*** Opening Exercise inputs ***

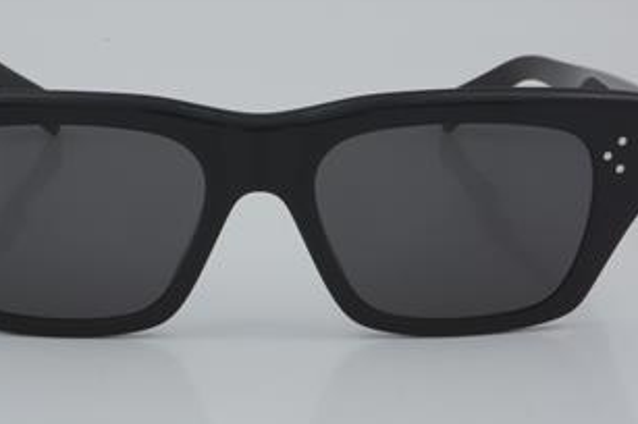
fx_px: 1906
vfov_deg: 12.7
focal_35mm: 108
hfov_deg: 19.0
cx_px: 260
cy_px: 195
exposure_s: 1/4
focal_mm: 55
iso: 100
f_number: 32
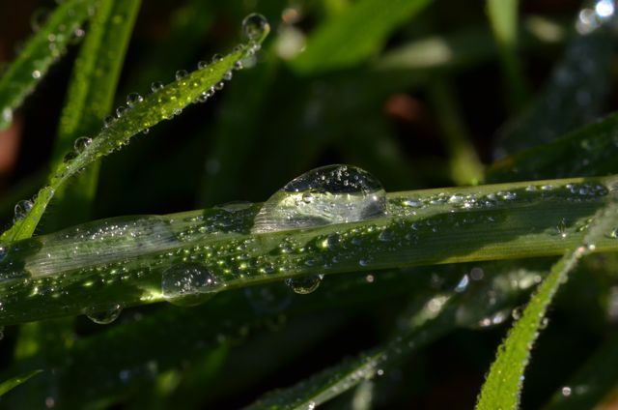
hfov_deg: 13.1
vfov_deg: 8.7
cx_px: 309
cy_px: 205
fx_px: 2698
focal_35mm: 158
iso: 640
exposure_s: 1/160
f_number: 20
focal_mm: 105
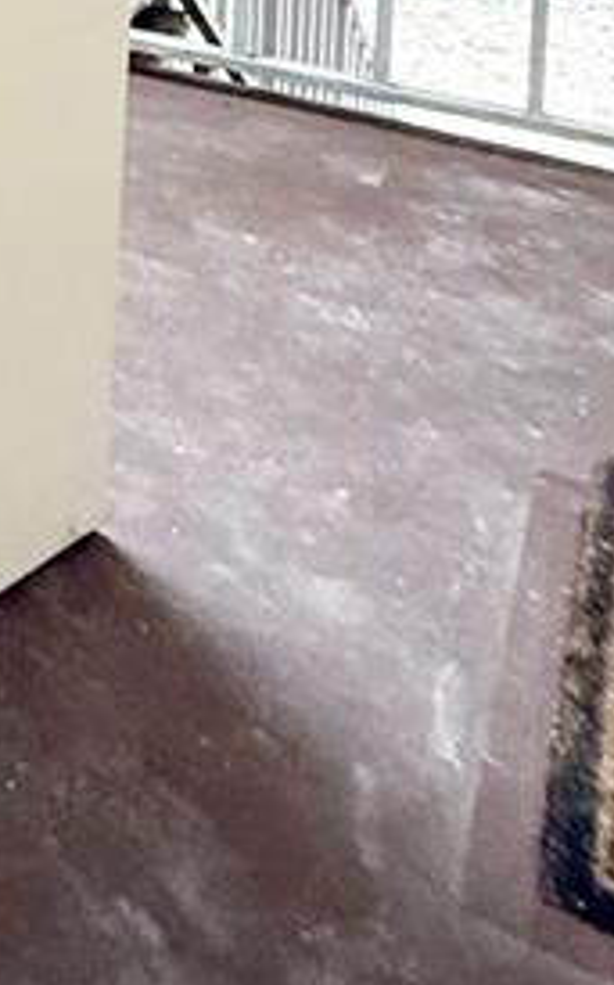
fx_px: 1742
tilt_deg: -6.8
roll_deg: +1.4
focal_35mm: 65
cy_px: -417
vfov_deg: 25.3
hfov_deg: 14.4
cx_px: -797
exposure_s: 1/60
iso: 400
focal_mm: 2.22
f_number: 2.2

*** Closing Exercise inputs ***

What you give back must be exactly the lines of the listing above from the line containing "hfov_deg: 19.0" through its last line, inclusive, without pictures, please.

hfov_deg: 19.0
cx_px: 260
cy_px: 195
exposure_s: 1/4
focal_mm: 55
iso: 100
f_number: 32
hfov_deg: 13.1
vfov_deg: 8.7
cx_px: 309
cy_px: 205
fx_px: 2698
focal_35mm: 158
iso: 640
exposure_s: 1/160
f_number: 20
focal_mm: 105
fx_px: 1742
tilt_deg: -6.8
roll_deg: +1.4
focal_35mm: 65
cy_px: -417
vfov_deg: 25.3
hfov_deg: 14.4
cx_px: -797
exposure_s: 1/60
iso: 400
focal_mm: 2.22
f_number: 2.2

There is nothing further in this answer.